Así,  con  arreglo  al artículo 29 de la  Carta;  a  los  artículos  9  y  10  de  la  Declaración Universal de Derechos  Humanos,  5-3.6, 7-2.5, 8-1.2(a)(b)(c)(d)(e)(f)(g)(h).3.4.5, 9 de la Convención  Americana  de  Derechos  Humanos,  9-2.3,  10-1.2.3,  14-1.2.3,5, y 15 del Pacto  Internacional  de  Derechos  Civiles  y  Políticos,  el  Gobierno Nacional debe  condicionar  la  entrega de un compatriota, si concede la extradición, a que se  le    respeten    al   extraditado   –como  a  cualquier  otro  nacional en las mismas condiciones- todas  las  garantías  debidas  a  su  condición de justiciable, en particular, a que  tenga  acceso  a  un  proceso  público  sin dilaciones injustificadas, a que se  presuma  su  inocencia, a que cuente con un intérprete, a que tenga un defensor  designado  por  él  o por el Estado, a que se le conceda el tiempo y los medios  adecuados  para  que  prepare la defensa, a presentar pruebas y controvertir las  que  se  aduzcan  en contra, a que su situación de privación de la libertad se  desarrolle  en  condiciones  dignas, a que la eventual pena que se le imponga no  trascienda  de  su persona, a que la sanción pueda ser apelada ante un tribunal  superior,  a que la pena privativa de la libertad tenga la finalidad esencial de  reforma y readaptación social.   

Igualmente, el gobierno debe condicionar la  entrega  a  que el país reclamante, conforme a sus políticas internas sobre la  materia,  le  ofrezca  posibilidades racionales y reales para que el extraditado  pueda  tener  contacto  regular  con sus familiares más cercanos, habida cuenta  que  la  Constitución  de  1991, en su artículo 42, reconoce a la familia como  núcleo  esencial  de la sociedad, garantiza su protección y reconoce su honra,  dignidad  e  intimidad,  lo  cual se refuerza con la protección adicional que a  ese   núcleo  le  otorgan  la  Convención  Americana  sobre  Derechos  Humanos  (artículo  17)  y  el  Pacto  Internacional  de  Derechos  Civiles y Políticos  (artículo 23).   

En cumplimiento de su deber de protección  a  las  garantías y derechos del nacional colombiano entregado en extradición,  es  misión  del  Estado,  por medio del ámbito de competencias de los órganos  respectivos,  vigilar  que  en  el  país reclamante se respeten las mencionadas  condiciones  (artículo  9  y 226 de la Carta).
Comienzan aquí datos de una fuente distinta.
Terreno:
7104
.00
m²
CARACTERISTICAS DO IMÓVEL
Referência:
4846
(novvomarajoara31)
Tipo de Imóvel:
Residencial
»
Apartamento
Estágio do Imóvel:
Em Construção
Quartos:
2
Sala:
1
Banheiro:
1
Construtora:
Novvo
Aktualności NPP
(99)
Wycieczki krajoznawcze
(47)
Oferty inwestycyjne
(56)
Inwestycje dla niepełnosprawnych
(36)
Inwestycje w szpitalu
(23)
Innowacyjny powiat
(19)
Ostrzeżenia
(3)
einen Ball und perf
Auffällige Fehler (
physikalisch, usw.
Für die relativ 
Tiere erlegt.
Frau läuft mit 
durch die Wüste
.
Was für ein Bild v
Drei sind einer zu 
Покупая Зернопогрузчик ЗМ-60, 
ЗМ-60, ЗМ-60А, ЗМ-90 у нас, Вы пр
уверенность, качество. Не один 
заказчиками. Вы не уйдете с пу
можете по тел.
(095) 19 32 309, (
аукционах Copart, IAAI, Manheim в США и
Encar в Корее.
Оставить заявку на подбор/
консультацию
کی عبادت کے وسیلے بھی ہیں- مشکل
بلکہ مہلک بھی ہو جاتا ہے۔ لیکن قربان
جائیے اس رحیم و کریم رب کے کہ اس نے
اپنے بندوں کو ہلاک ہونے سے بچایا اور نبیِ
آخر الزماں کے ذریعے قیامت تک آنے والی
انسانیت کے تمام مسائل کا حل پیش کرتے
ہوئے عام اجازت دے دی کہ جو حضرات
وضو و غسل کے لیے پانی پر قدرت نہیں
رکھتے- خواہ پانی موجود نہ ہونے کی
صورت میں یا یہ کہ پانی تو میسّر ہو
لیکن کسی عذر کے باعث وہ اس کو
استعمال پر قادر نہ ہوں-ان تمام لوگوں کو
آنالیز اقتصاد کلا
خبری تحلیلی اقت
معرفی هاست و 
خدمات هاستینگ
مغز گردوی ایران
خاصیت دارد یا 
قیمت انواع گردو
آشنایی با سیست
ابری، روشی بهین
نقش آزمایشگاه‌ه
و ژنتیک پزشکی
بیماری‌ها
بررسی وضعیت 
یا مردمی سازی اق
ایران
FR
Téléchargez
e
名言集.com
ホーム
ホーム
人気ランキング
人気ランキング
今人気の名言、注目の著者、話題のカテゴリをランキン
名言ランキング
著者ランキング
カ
Así, en primer orden, a través  del  cuerpo  diplomático,  en concreto, por las diferentes oficinas consulares,  con  apoyo  de  la  Procuraduría  General  de  la  Nación (artículo 277 de la  Constitución)  y  de  la  Defensoría del Pueblo (artículo 282 ibídem), de lo  cual,  además,  habrá  de darse informes periódicos a la Corte, en virtud del  principio  de  colaboración  armónica  entre  los diferentes Poderes Públicos  (artículo  113  de  la  Carta),  con  el  fin  de  que todos los estamentos con  injerencia  en  el  tema  tengan elementos de juicio que les permitan sopesar la  conveniencia    de    privilegiar   jurisdicciones   foráneas   frente   a   la  interna.   

De   esa   manera,   dejo   sentado   mi  criterio.   

Señores Magistrados,  

SIGIFREDO ESPINOSA PÉREZ  

Magistrado  

Fecha   ut  supra.   

    

1 Corte  Constitucional, sentencia C-740/00.   

2  Sentencia C-1106/00.   

3 Cfr.  Corte Constitucional, Sentencia C-621/01.